Can you retype every line of text in the data below without changing anything, and leave the pictures out of your answer?
-- DATA SHOWN follows --
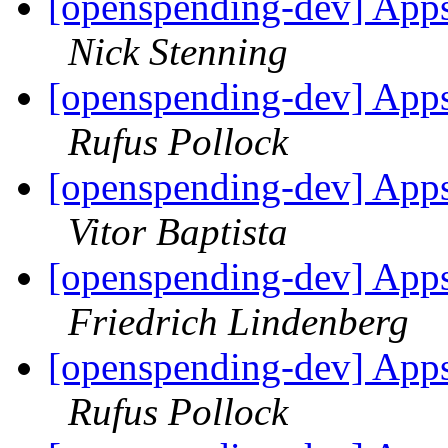
[openspending-dev] Apps
Nick Stenning
[openspending-dev] Apps
Rufus Pollock
[openspending-dev] Apps
Vitor Baptista
[openspending-dev] Apps
Friedrich Lindenberg
[openspending-dev] Apps
Rufus Pollock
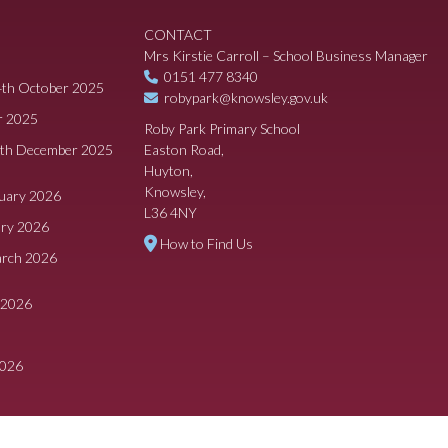
CONTACT
Mrs Kirstie Carroll – School Business Manager
0151 477 8340
4th October 2025
robypark@knowsley.gov.uk
r 2025
Roby Park Primary School
8th December 2025
Easton Road,
Huyton,
Knowsley,
ruary 2026
L36 4NY
ary 2026
How to Find Us
arch 2026
 2026
2026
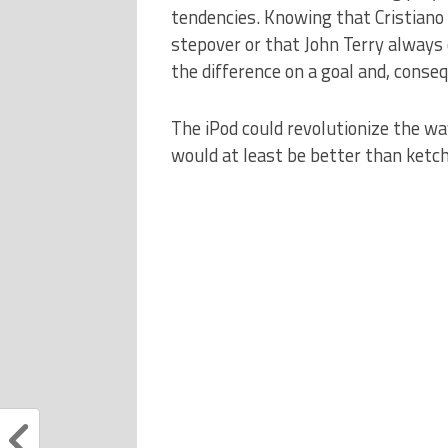
tendencies.
Knowing that Cristiano
stepover or that John Terry always 
the difference on a goal and, conseq
The iPod could revolutionize the w
would at least be better than ketc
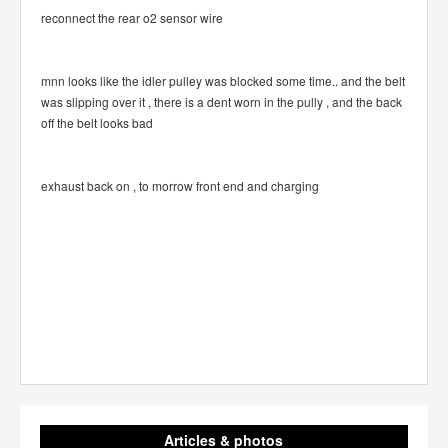
reconnect the rear o2 sensor wire
mnn looks like the idler pulley was blocked some time.. and the belt
was slipping over it , there is a dent worn in the pully , and the back
off the belt looks bad
exhaust back on , to morrow front end and charging
Articles & photos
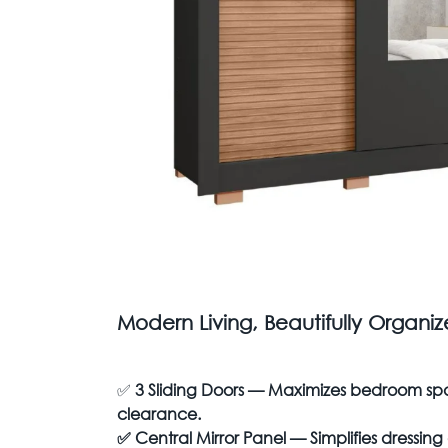
Modern Living, Beautifully Organi
✅
3 Sliding Doors — Maximizes bedroom sp
clearance.
✅
Central Mirror Panel — Simplifies dressin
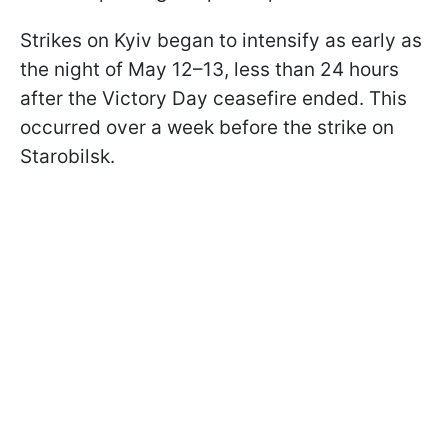
Strikes on Kyiv began to intensify as early as
the night of May 12–13, less than 24 hours
after the Victory Day ceasefire ended. This
occurred over a week before the strike on
Starobilsk.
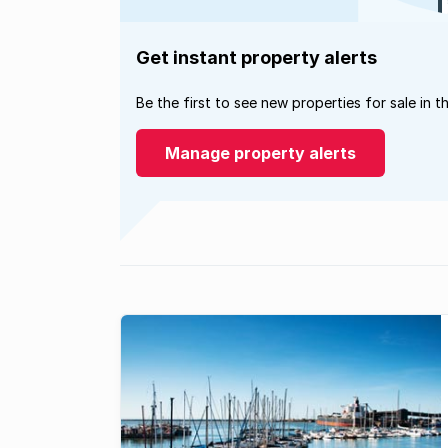
Get instant property alerts
Be the first to see new properties for sale in t
Manage property alerts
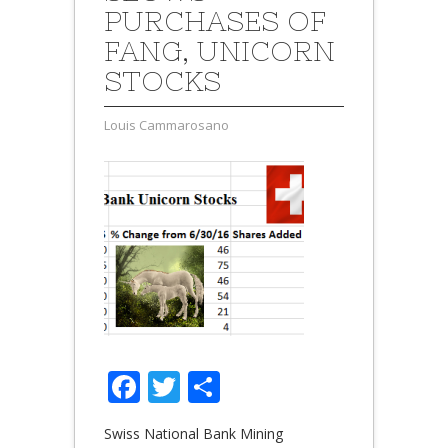
PURCHASES OF
FANG, UNICORN
STOCKS
Louis Cammarosano
Facebook
Twitter
Share
Swiss National Bank Mining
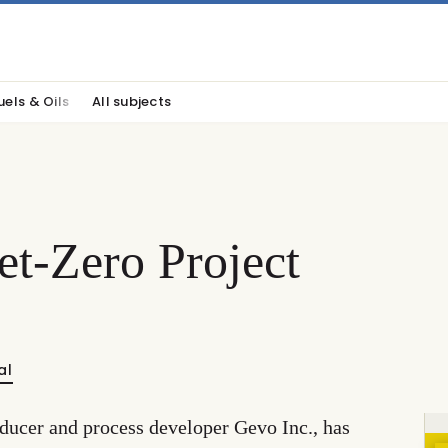
uels & Oils
All subjects
et-Zero Project
al
ducer and process developer Gevo Inc., has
-- DATA SHOWN concluded --
» ANSWER SPACE
[openspending-dev] Apps
Nick Stenning
[openspending-dev] Apps
Rufus Pollock
[openspending-dev] Apps
Vitor Baptista
[openspending-dev] Apps
Friedrich Lindenberg
[openspending-dev] Apps
Rufus Pollock
CONTACT
Mrs Kirstie Carroll – School Business Manager
0151 477 8340
4th October 2025
robypark@knowsley.gov.uk
r 2025
Roby Park Primary School
8th December 2025
Easton Road,
Huyton,
Knowsley,
ruary 2026
L36 4NY
ary 2026
How to Find Us
arch 2026
 2026
2026
tendencies.
Knowing that Cristiano
stepover or that John Terry always 
the difference on a goal and, conseq
The iPod could revolutionize the w
would at least be better than ketc
reconnect the rear o2 sensor wire
mnn looks like the idler pulley was blocked some time.. and the belt
was slipping over it , there is a dent worn in the pully , and the back
off the belt looks bad
exhaust back on , to morrow front end and charging
Articles & photos
Modern Living, Beautifully Organi
✅
3 Sliding Doors — Maximizes bedroom sp
clearance.
✅
Central Mirror Panel — Simplifies dressin
Strikes on Kyiv began to intensify as early as
the night of May 12–13, less than 24 hours
after the Victory Day ceasefire ended. This
occurred over a week before the strike on
Starobilsk.
Get instant property alerts
Be the first to see new properties for sale in t
Manage property alerts
PURCHASES OF
FANG, UNICORN
STOCKS
Louis Cammarosano
Facebook
Twitter
Share
Swiss National Bank Mining
uels & Oils
All subjects
et-Zero Project
al
ducer and process developer Gevo Inc., has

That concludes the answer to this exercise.